* What you are asked to do: With the pictures excluded, reproduce all of the data exactly.

Stored dataset items
━━━━

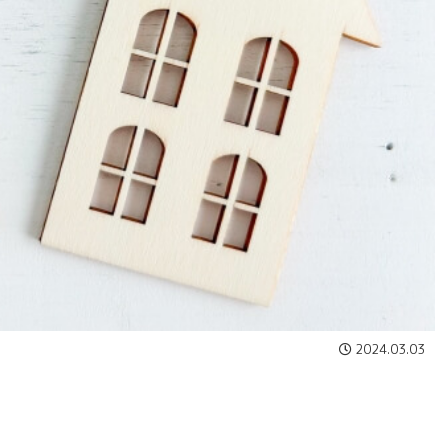
2024.03.03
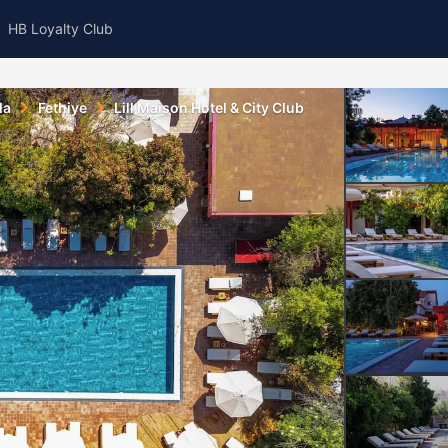
HB Loyalty Club
la
Fethiye
Lill Maison Hotel & City Club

━━━━

* Result of the exercise:
2024.03.03
HB Loyalty Club
la
Fethiye
Lill Maison Hotel & City Club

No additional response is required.